任务说明
更新下面的清单：把其中的“Instagram”换成“TikTok”，其余内容一律不变，写出全部各行。

所示材料
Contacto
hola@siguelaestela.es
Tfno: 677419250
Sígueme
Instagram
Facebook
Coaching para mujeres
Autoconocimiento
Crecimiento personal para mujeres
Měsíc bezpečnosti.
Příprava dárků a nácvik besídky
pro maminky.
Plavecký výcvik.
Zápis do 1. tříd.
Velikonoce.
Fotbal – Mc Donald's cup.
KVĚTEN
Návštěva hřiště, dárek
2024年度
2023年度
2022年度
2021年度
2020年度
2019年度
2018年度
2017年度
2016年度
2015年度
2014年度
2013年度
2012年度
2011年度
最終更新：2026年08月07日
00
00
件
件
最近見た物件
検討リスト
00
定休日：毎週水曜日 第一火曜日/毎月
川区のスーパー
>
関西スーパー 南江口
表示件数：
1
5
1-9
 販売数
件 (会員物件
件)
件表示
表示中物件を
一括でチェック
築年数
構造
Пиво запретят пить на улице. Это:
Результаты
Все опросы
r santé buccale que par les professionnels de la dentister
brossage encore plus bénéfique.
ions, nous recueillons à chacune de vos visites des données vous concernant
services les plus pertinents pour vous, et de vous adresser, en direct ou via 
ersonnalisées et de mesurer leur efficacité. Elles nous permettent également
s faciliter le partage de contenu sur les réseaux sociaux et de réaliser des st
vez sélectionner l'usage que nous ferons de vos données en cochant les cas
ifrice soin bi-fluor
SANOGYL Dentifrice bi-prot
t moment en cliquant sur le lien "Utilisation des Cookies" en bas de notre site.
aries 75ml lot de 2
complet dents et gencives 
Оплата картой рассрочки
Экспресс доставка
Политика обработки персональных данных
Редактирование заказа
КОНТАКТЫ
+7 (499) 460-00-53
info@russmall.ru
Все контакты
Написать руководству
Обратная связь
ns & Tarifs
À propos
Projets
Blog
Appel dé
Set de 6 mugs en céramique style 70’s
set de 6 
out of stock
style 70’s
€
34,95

本题解答
Contacto
hola@siguelaestela.es
Tfno: 677419250
Sígueme
TikTok
Facebook
Coaching para mujeres
Autoconocimiento
Crecimiento personal para mujeres
Měsíc bezpečnosti.
Příprava dárků a nácvik besídky
pro maminky.
Plavecký výcvik.
Zápis do 1. tříd.
Velikonoce.
Fotbal – Mc Donald's cup.
KVĚTEN
Návštěva hřiště, dárek
2024年度
2023年度
2022年度
2021年度
2020年度
2019年度
2018年度
2017年度
2016年度
2015年度
2014年度
2013年度
2012年度
2011年度
最終更新：2026年08月07日
00
00
件
件
最近見た物件
検討リスト
00
定休日：毎週水曜日 第一火曜日/毎月
川区のスーパー
>
関西スーパー 南江口
表示件数：
1
5
1-9
 販売数
件 (会員物件
件)
件表示
表示中物件を
一括でチェック
築年数
構造
Пиво запретят пить на улице. Это:
Результаты
Все опросы
r santé buccale que par les professionnels de la dentister
brossage encore plus bénéfique.
ions, nous recueillons à chacune de vos visites des données vous concernant
services les plus pertinents pour vous, et de vous adresser, en direct ou via 
ersonnalisées et de mesurer leur efficacité. Elles nous permettent également
s faciliter le partage de contenu sur les réseaux sociaux et de réaliser des st
vez sélectionner l'usage que nous ferons de vos données en cochant les cas
ifrice soin bi-fluor
SANOGYL Dentifrice bi-prot
t moment en cliquant sur le lien "Utilisation des Cookies" en bas de notre site.
aries 75ml lot de 2
complet dents et gencives 
Оплата картой рассрочки
Экспресс доставка
Политика обработки персональных данных
Редактирование заказа
КОНТАКТЫ
+7 (499) 460-00-53
info@russmall.ru
Все контакты
Написать руководству
Обратная связь
ns & Tarifs
À propos
Projets
Blog
Appel dé
Set de 6 mugs en céramique style 70’s
set de 6 
out of stock
style 70’s
€
34,95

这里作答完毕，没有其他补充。